A face in the crowd
Is Jon Stewart becoming the most powerful man in cable TV?
Consider. His rant last year on CNN whipped its way around the Web and became known as "the 13 minutes that killed Crossfire." No one can prove that Stewart was responsible for being anything but serendipitous, showing up to plug his book at the same moment the latest set of CNN executives were considering finally burying a hatchet in that wretched circle jerk. (One of them, Jon Klein, did credit Stewart with making "a good point about the noise level of these types of shows, which does nothing to illuminate the issues of the day.")
Now, mere months later, Stewart may have struck again.
We can't prove that the National Abortion Rights Action League pulled its tone-deaf, incendiary ad opposing the Supreme Court nomination of John G. Roberts Jr., based on Stewart's ripping the 30-second spot to shreds last week on "The Daily Show."
Perhaps Sen.
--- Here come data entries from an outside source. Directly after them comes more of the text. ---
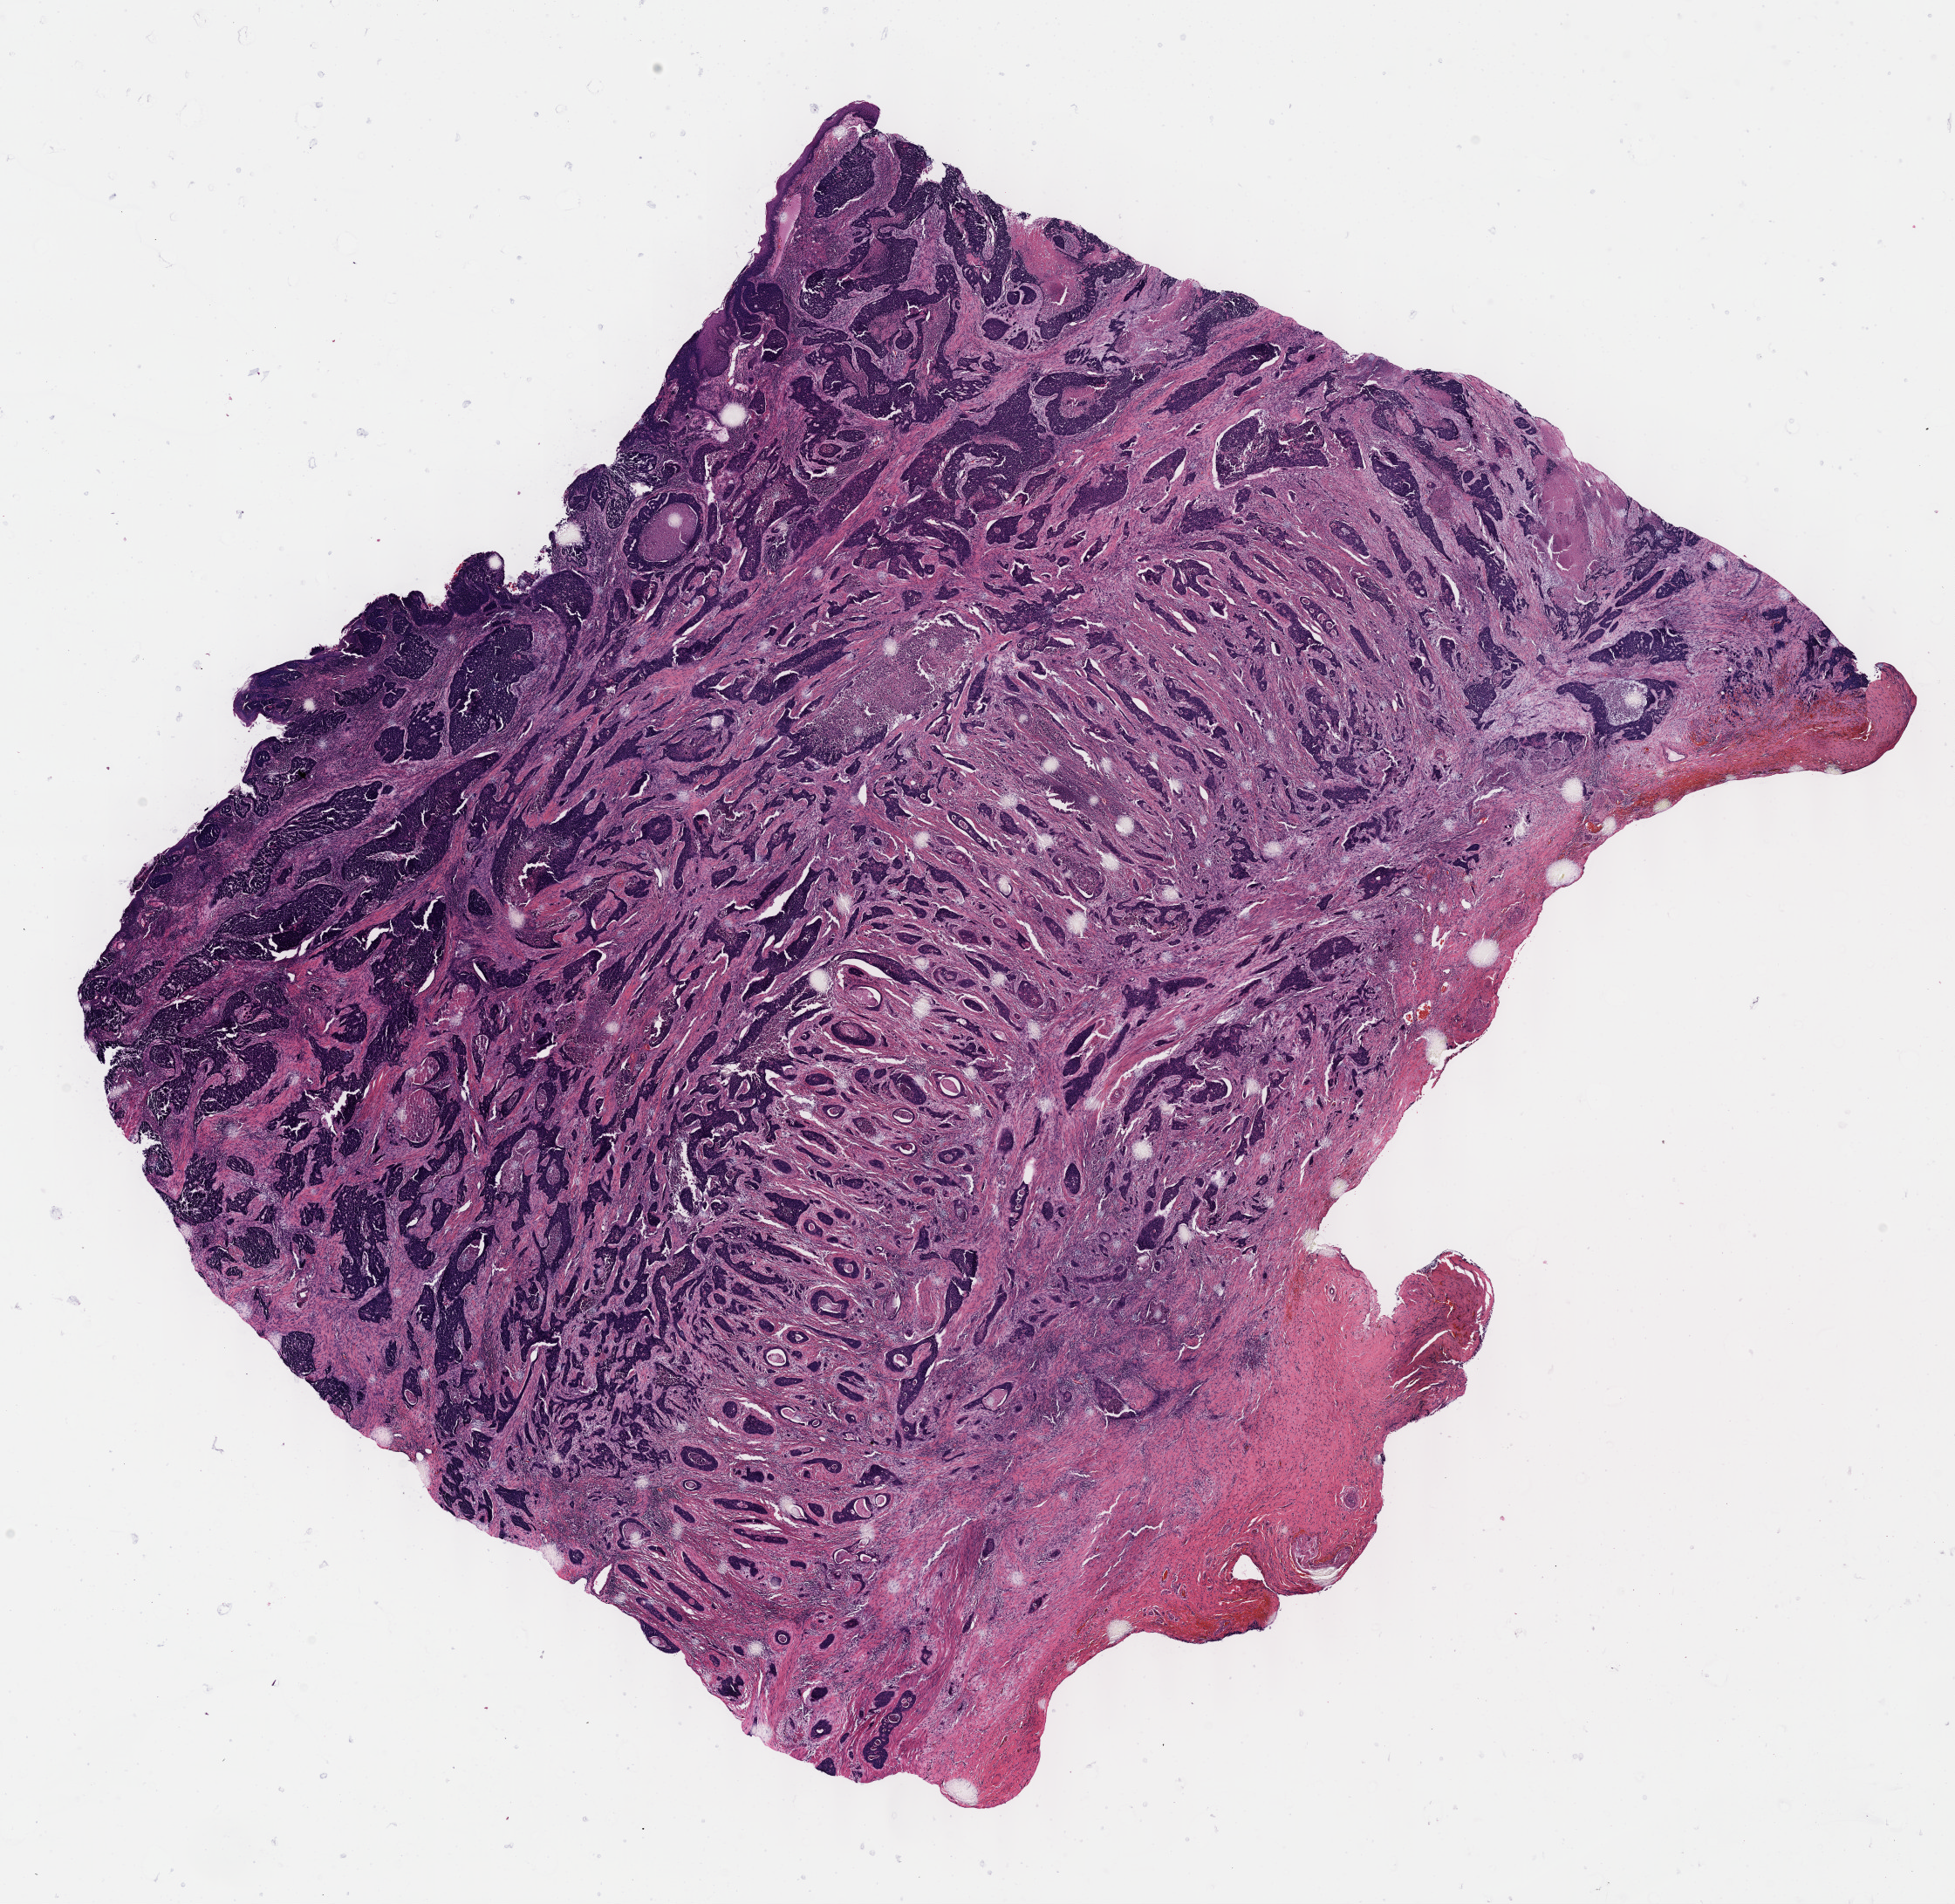
H&E whole-slide image — shown as a low-resolution overview of the whole scanned area (about 18.1 x 17.6 mm); FFPE section; esophagus, primary tumour sample. Male, age 57 years at initial diagnosis. Histologic grade: G3 (poorly differentiated).
Lymph nodes positive (case pathology): 1 of 9 examined. AJCC pathologic stage: IIIA. Pathologic diagnosis: Squamous cell carcinoma, NOS (upper third of esophagus). TNM: T3 N1 M0.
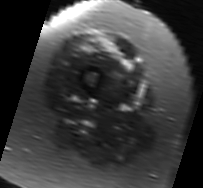
MRI of an extremity soft-tissue mass, one axial slice; position 13 of 91 along the scan axis; T2-weighted fat-saturated; MR volume resampled by the dataset authors to the PET/CT grid (not the native acquisition matrix); 3.27 mm slice thickness; 203 × 188 image matrix, field of view 198 × 184 mm. Female patient. From the clinical record (not read from this slice): histological type: malignant solitary fibrous tumor; grade: intermediate; site of the primary tumour: right thigh.
Structures marked on this image (expert contour drawn on MRI and transferred to this co-registered scan by the dataset authors):
- gross tumour volume including surrounding oedema: box from (x=83, y=35) to (x=134, y=68) px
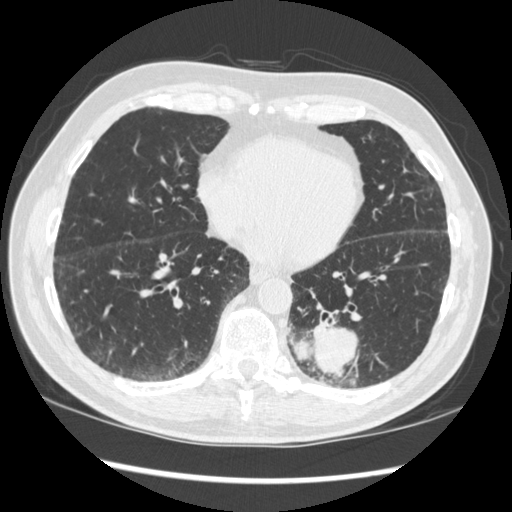
Low-dose screening chest CT, one axial slice. Position 120 of 348 along the scan axis. 120 kVp. Lung window (W 1500 / L -600 HU). 512 × 512 image matrix, field of view 360 × 360 mm.
Outlined on this slice (manually delineated by an expert):
- lesion 1 (tumor, lower lobe of left lung): box from (x=291, y=318) to (x=358, y=378) px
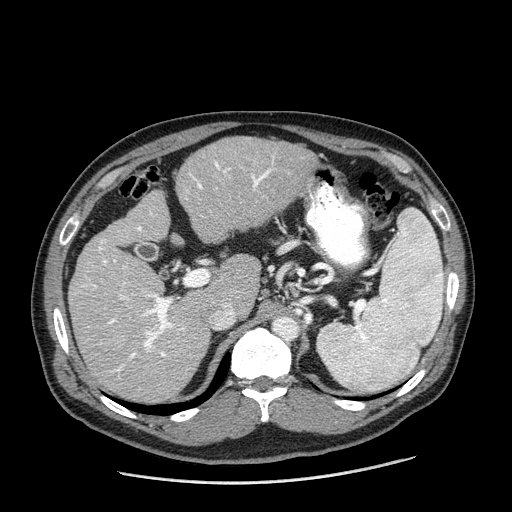
Contrast-enhanced abdominal CT (liver protocol), one axial slice. Position 115 of 198 along the scan axis. Reconstruction kernel STANDARD. 120 kVp. One of 2 acquisitions stored at this slice position. Soft-tissue window (W 400 / L 40 HU). 2.5 mm slice thickness. 512 × 512 image matrix, field of view 400 × 400 mm. From the clinical record (not read from this slice): diagnosis: hepatocellular carcinoma (patient treated with transarterial chemoembolisation; whether this scan precedes or follows treatment is not stated here); TNM stage (as recorded): Stage-II; Child-Pugh class: A.
Annotated regions visible in this slice (semi-automatically segmented with operator editing):
- liver parenchyma outside the tumour (the mass and vessels are separate outlines, so this box may not span the whole liver): box from (x=68, y=136) to (x=316, y=402) px
- portal vein: (x=82, y=162)–(x=272, y=371)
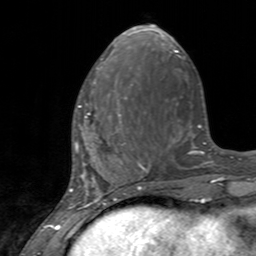
Breast MRI, one axial slice; position 51 of 160 along the scan axis; cropped to one breast; dynamic contrast-enhanced series, time point 2 of 7 at this slice position (early post-contrast); 3 T; TE 2.4 ms, TR 4.6 ms; 1 mm slice thickness; 256 × 256 image matrix, field of view 160 × 160 mm. Female patient.
Annotated regions visible in this slice (semi-automatic segmentation, software-assisted and operator-edited):
- enhancing-tissue mask used for the functional tumour volume (all voxels passing the contrast-enhancement thresholds inside the analysis volume; usually the tumour): bounding box <75,90,127,145> (left, top, right, bottom; pixels)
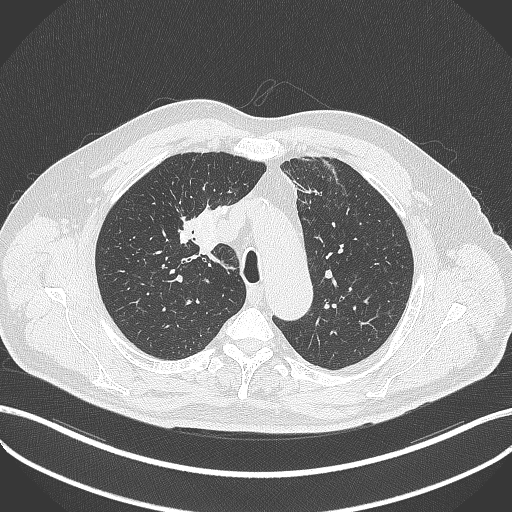
Chest CT, one axial slice. Slice 292 of 411 in the series (ordered by position). Lung window (W 1500 / L -600 HU). 1 mm slice thickness. 512 × 512 image matrix. Patient: male, 60 years. From the clinical record (not read from this slice): clinical TNM (as recorded): T1b N1 M0.
Outlined on this slice (bounding box drawn by a radiologist):
- lung tumour (recorded histology: squamous cell carcinoma): bounding box <191,196,224,261> (left, top, right, bottom; pixels)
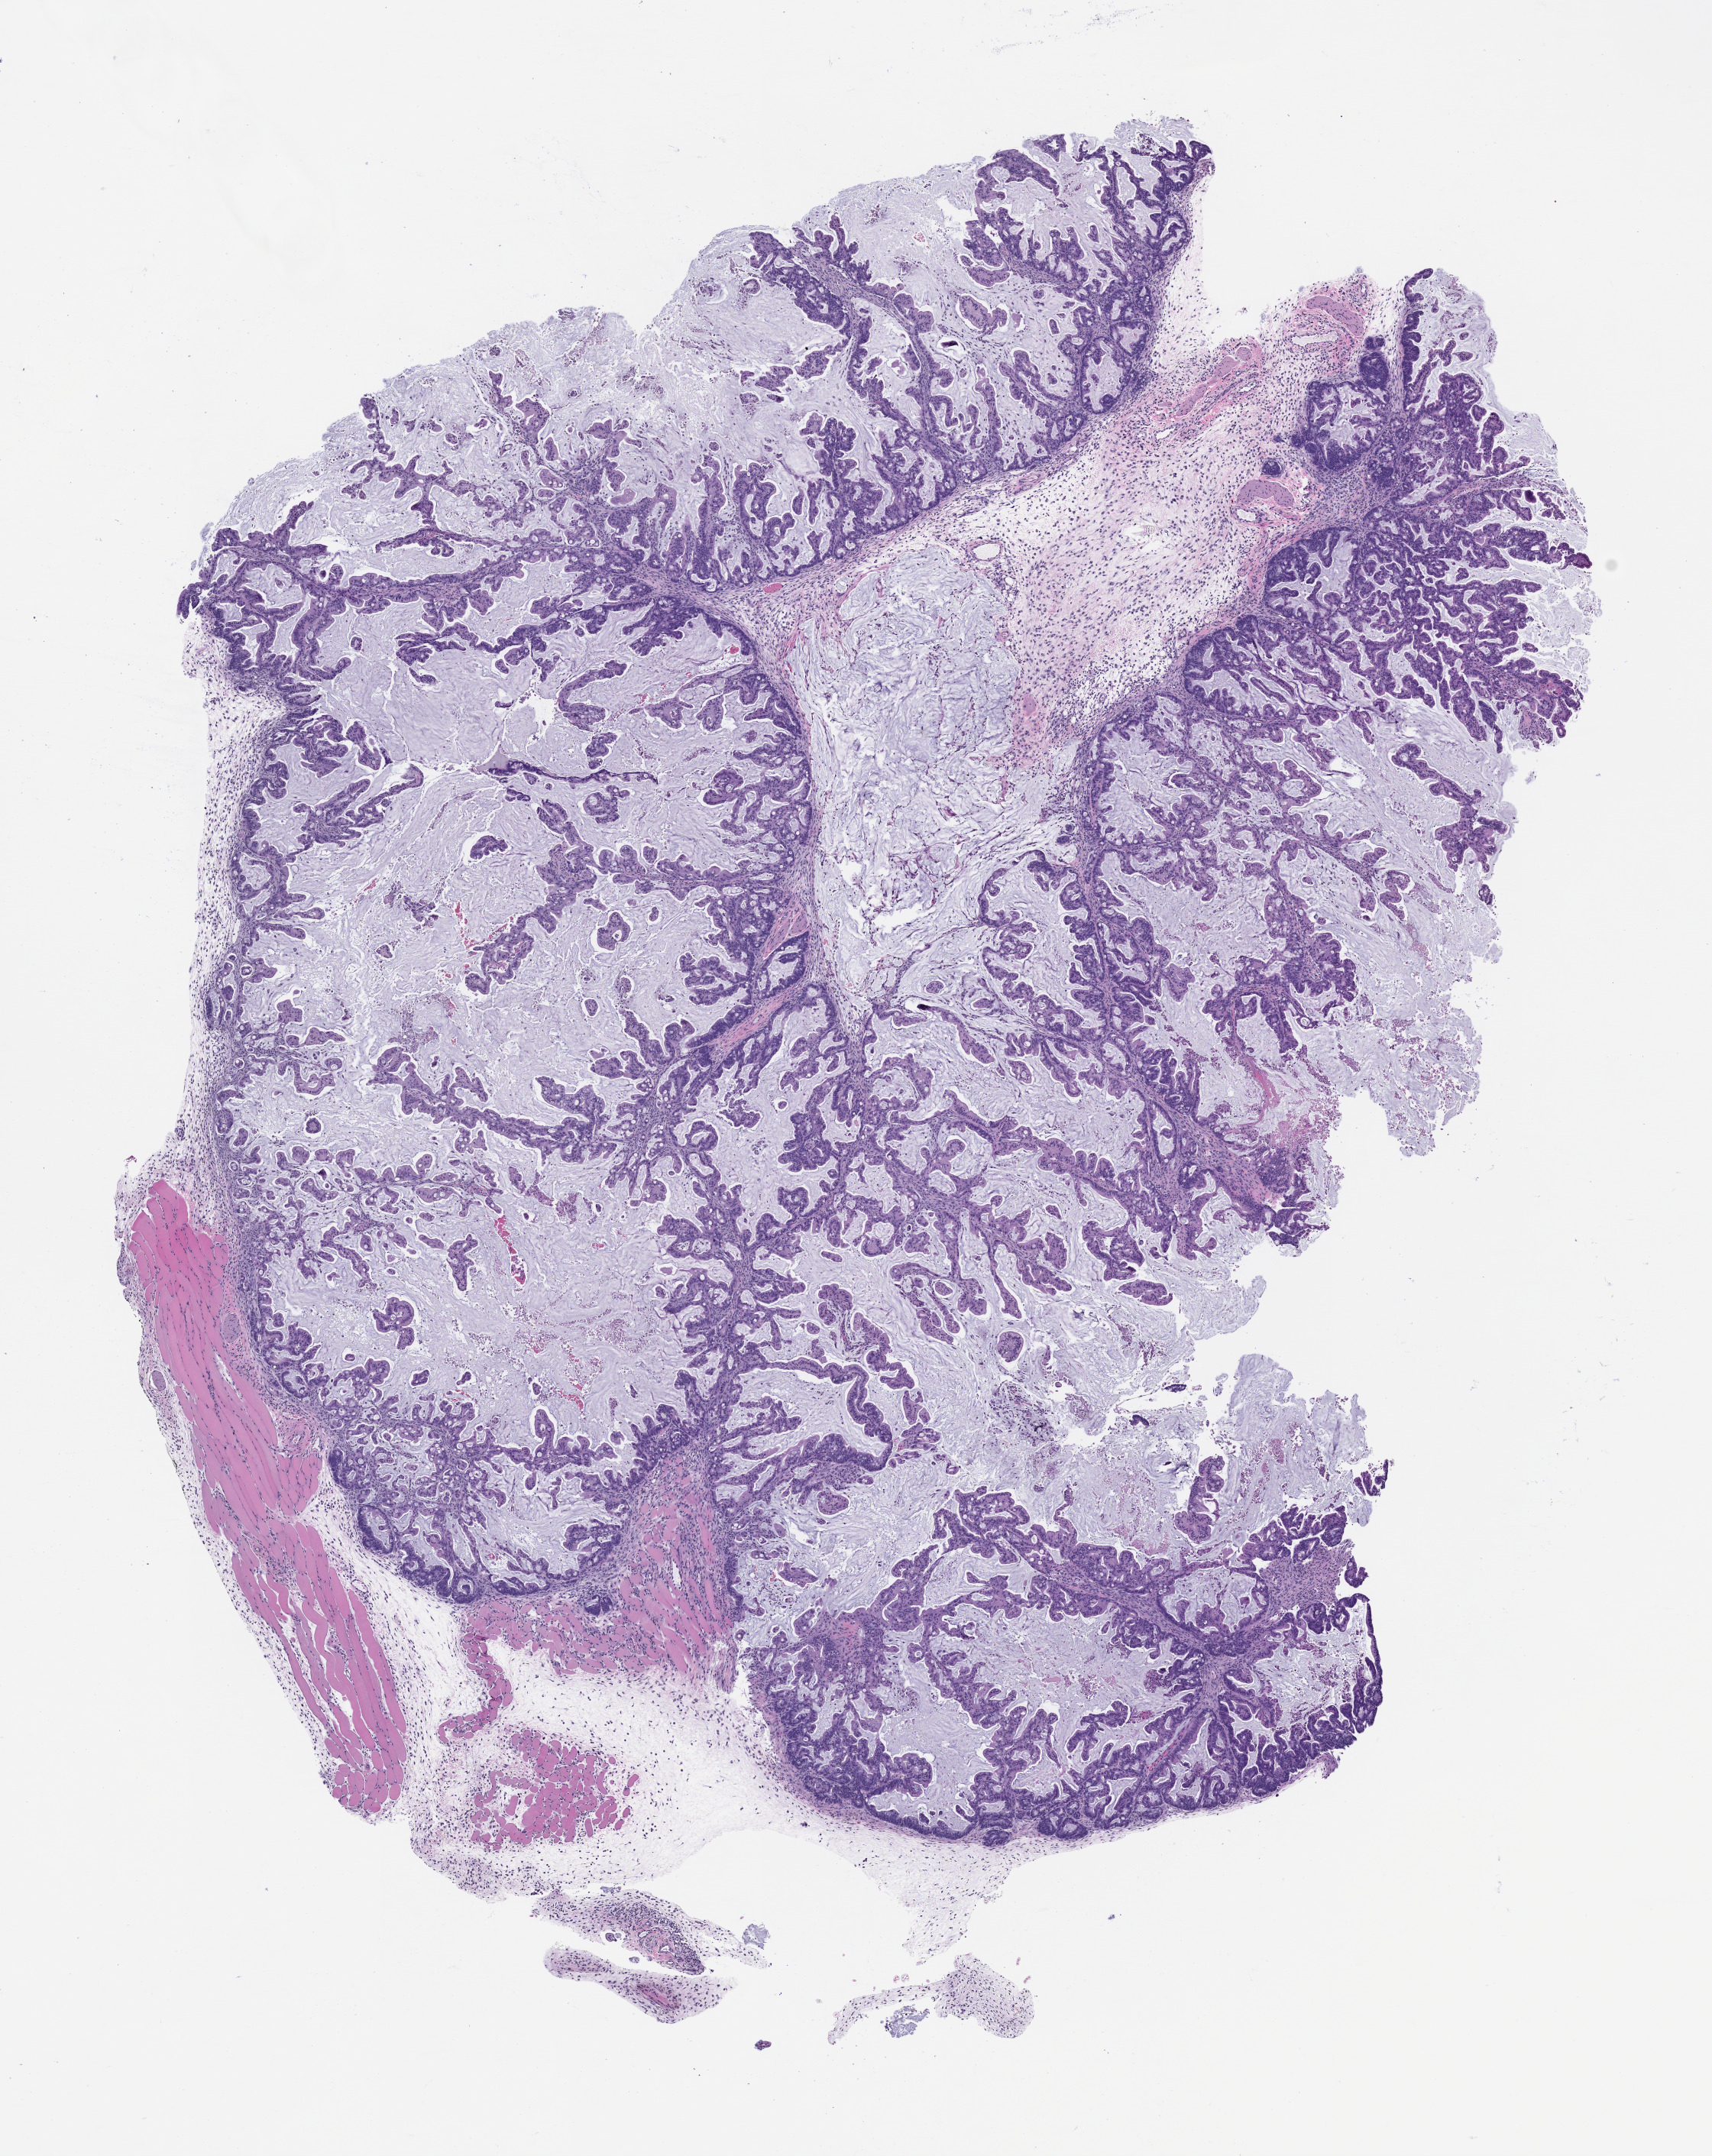
Haematoxylin and eosin whole-slide image of a patient-derived xenograft (PDX) tumor grown in a mouse, passage 0, a low-resolution overview of the entire scanned area, about 9.0 x 11.3 mm. Formalin-fixed paraffin-embedded section. Originating tumor site category: rectum.
Originating patient diagnosis: Rectal Adenocarcinoma.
Arlen Specter was reacting to this Washington Post story, or blogosphere buzz, when he wrote the letter later in the week to Nancy Keenan, NARAL's president, expressing his outrage at the message (which basically linked a 1991 ruling Roberts had made to a 1998 abortion-clinic bombing and concluded that Roberts endorses the tactics of bombers). Shortly after Specter's letter arrived, Kennan announced she was pulling the ad, and shortly after that, NARAL's communications director resigned.
But I can't believe that Specter's staff wasn't prodded, in part, by Stewart (video's on the "Daily Show" page right now), whose dissection of the NARAL ad was smarter, funnier and, as a result, more devastating than any other critique I saw from last week.
After playing snippets from the ad, and stating the facts above, Stewart concluded:
Seven years later, one of the people he indirectly defended bombed an abortion clinic. Ergo ipso facto, he supports clinic bombers -- in much the same way as, if you bought the "Thriller" album in 1982 ...
At which point Stewart was interrupted by thunderous applause and
laughter that filled his new, cavernous TV studio. It was one of those
beautiful moments where the punchline was so exquisitely set up that
the comic didn't even need to deliver it.
Annnnnd not long after, the ad died.
So pardon me for wondering if -- for having the guts to say what a lot of smart, well-educated and (hello) demographically desirable Americans are thinking -- Jon Stewart is becoming the media's gut check, its conscience, the one guy on whose bad side you do not want to get.
On a related note, the L.A. Times needs 2,000 words to tell you a lot of stuff about late night you already knew. Because you read it here first.